──────── Provided material ────────

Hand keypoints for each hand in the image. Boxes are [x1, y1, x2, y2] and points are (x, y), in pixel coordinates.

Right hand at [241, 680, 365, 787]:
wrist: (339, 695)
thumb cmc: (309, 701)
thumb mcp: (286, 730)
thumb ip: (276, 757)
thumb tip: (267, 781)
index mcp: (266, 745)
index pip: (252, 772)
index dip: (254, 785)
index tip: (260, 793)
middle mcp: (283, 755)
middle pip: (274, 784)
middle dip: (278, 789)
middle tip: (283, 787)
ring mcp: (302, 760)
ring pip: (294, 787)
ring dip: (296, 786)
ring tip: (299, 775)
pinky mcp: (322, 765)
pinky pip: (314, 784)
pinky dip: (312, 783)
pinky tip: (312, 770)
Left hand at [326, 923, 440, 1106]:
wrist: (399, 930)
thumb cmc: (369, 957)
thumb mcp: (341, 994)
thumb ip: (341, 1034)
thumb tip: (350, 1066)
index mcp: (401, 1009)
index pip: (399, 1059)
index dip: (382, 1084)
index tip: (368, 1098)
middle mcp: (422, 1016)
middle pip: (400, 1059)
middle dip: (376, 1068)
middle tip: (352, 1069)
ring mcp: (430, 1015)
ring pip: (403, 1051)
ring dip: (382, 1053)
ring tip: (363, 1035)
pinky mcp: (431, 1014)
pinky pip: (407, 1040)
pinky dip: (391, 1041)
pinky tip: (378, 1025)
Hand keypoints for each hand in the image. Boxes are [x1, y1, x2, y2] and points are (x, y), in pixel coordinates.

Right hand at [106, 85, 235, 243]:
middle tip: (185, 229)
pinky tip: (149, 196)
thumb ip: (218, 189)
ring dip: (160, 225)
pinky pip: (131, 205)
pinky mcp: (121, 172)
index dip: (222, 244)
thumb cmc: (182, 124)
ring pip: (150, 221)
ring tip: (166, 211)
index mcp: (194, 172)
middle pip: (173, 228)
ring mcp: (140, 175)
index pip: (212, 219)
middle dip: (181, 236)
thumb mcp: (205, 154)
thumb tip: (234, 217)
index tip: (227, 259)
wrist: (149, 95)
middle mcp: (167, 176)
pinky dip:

────────

Aim of the exercise ->
Work out how many lines in the records hold the word "middle", and answer with that number alone.

Result for this task ->
12